The following areas should be audited to ensure compliance with all state and federal laws:

  • Review copies of the schedule of officers, directors, employees, independent contractors and consultants, and their respective titles, length of service, current compensation and benefits, compensation history since employment or engagement, and contractual severance obligations. Review copies of any employment agreements or independent contactor agreements. Review copies of any confidentiality, non-solicitation or non-competition agreements to which key employees and consultants may be a party currently or from prior employment or engagements. Many of these agreements contain clauses that are out of date. Many contain non-compete provisions that are not enforceable. This review includes revising and redrafting all contracts, as needed.
  • Review copies of any communications to or from any governmental or regulatory agency with respect to any labor and employment issues in the past 5 years. Review required postings: Federal Posting Requirements--Based on the number of employees, many state and federal laws require employers to post various notices throughout the workplace and some of the laws require employers to publish these policies in handbooks if the employer maintains such handbooks. (Review of required supervisory or employee training if applicable.)

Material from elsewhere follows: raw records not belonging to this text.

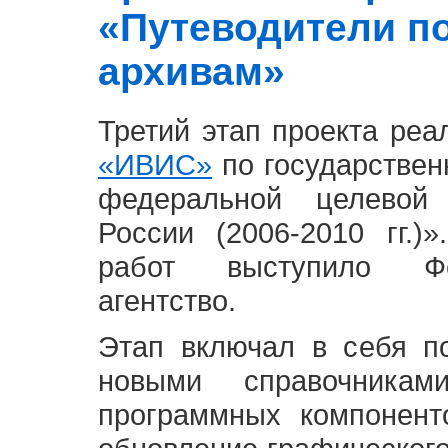
«Путеводители п
архивам»
Третий этап проекта ре
«ИВИС»
по государствен
федеральной целевой
России (2006-2010 гг.)
работ выступило Фе
агентство.
Этап включал в себя п
новыми справочника
программных компонент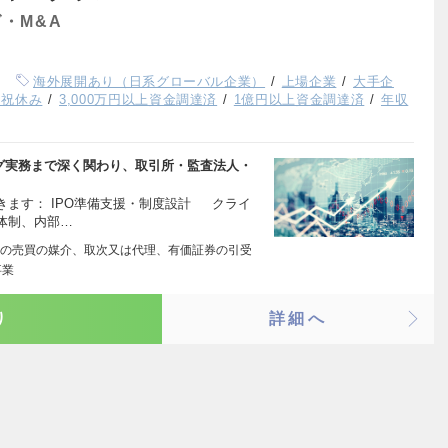
・M&A
海外展開あり（日系グローバル企業）
上場企業
大手企
日祝休み
3,000万円以上資金調達済
1億円以上資金調達済
年収
ング実務まで深く関わり、取引所・監査法人・
ます： IPO準備支援・制度設計 クライ
体制、内部…
の売買の媒介、取次又は代理、有価証券の引受
事業
り
詳細へ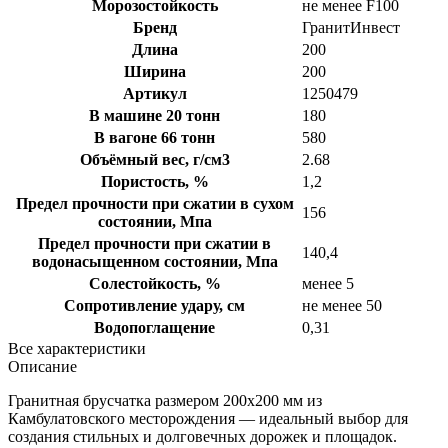
Морозостойкость
не менее F100
Бренд
ГранитИнвест
Длина
200
Ширина
200
Артикул
1250479
В машине 20 тонн
180
В вагоне 66 тонн
580
Объёмный вес, г/см3
2.68
Пористость, %
1,2
Предел прочности при сжатии в сухом
156
состоянии, Мпа
Предел прочности при сжатии в
140,4
водонасыщенном состоянии, Мпа
Солестойкость, %
менее 5
Сопротивление удару, см
не менее 50
Водопоглащение
0,31
Все характеристики
Описание
Гранитная брусчатка размером 200х200 мм из
Камбулатовского месторождения — идеальный выбор для
создания стильных и долговечных дорожек и площадок.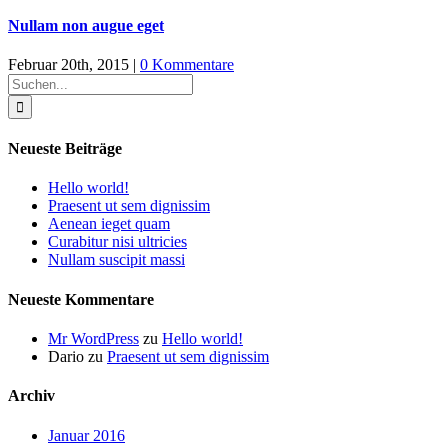
Nullam non augue eget
Februar 20th, 2015
|
0 Kommentare
Suche
nach:
Neueste Beiträge
Hello world!
Praesent ut sem dignissim
Aenean ieget quam
Curabitur nisi ultricies
Nullam suscipit massi
Neueste Kommentare
Mr WordPress
zu
Hello world!
Dario
zu
Praesent ut sem dignissim
Archiv
Januar 2016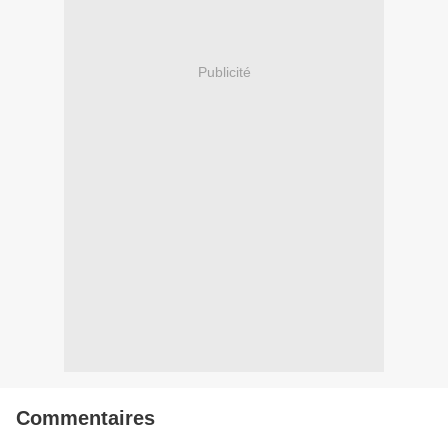
Publicité
Commentaires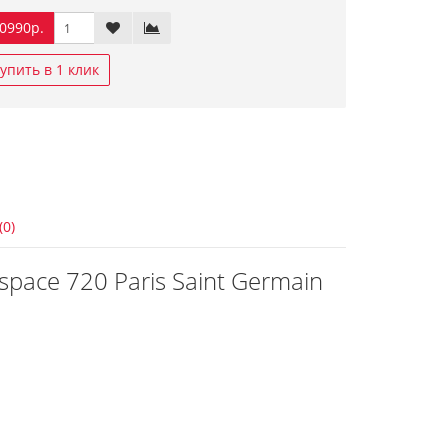
0990р.
упить в 1 клик
(0)
space 720 Paris Saint Germain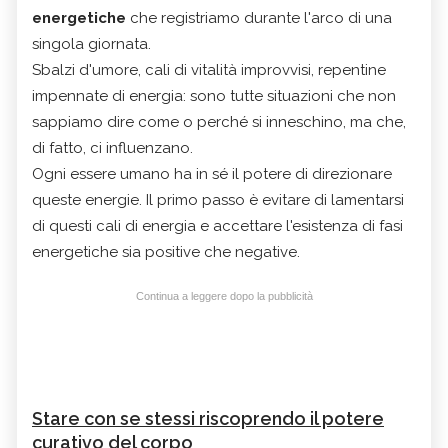
energetiche
che registriamo durante l'arco di una
singola giornata.
Sbalzi d'umore, cali di vitalità improvvisi, repentine
impennate di energia: sono tutte situazioni che non
sappiamo dire come o perché si inneschino, ma che,
di fatto, ci influenzano.
Ogni essere umano ha in sé il potere di direzionare
queste energie. Il primo passo è evitare di lamentarsi
di questi cali di energia e accettare l'esistenza di fasi
energetiche sia positive che negative.
Continua a leggere dopo la pubblicità
Stare con se stessi riscoprendo il potere
curativo del corpo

  • Review (or, where none exists, draft) policy and personnel manuals, including, but not limited to, policies and procedures with respect to joint employer issues, NLRA issues (union), wage and hour law, conduct and discipline, vacation and sick time, discrimination, harassment, and retaliation and equal opportunity. An FMLA policy may be necessary if the target has 50 or more employees. NOTE: If there is an employee handbook, the FMLA policy must be in the handbook.
  • Review social networking policies and policies designed to cover electric communications, and use of computers and electronic equipment and mobile devices.
  • Review performance evaluation issues--Is there a performance evaluation process in place? Is it formal or informal? Is there a progressive discipline policy in place (oral warning, written warning, and final warning)?
  • Review wage and hour issues--do salaried employees meet the requirements under the Fair Labor Standards Act to be exempt from overtime payments? Are the hourly employees being properly paid for all work?
  • Review job descriptions for compliance with the Americans with Disabilities Act.
  • Review drug and alcohol-free workplace policies.
  • Review of safety and health policies.
  • Review I-9s and Federal and State documentation.
  • Review OFCCP filings and affirmative action plans.
  • Review and draft appropriate policies covering employees seeking to communicate unlawful activities and implement hotline procedures for "whistleblower" communications.
  • Review the recruitment and selection policies and procedures--Do the people hiring staff know the right questions to ask in an interview? Are the background checks appropriate under the Fair Credit Reporting Act?
  • Review verbal warning, written warning and termination procedures and documents. Do supervisors know how to properly document performance problems?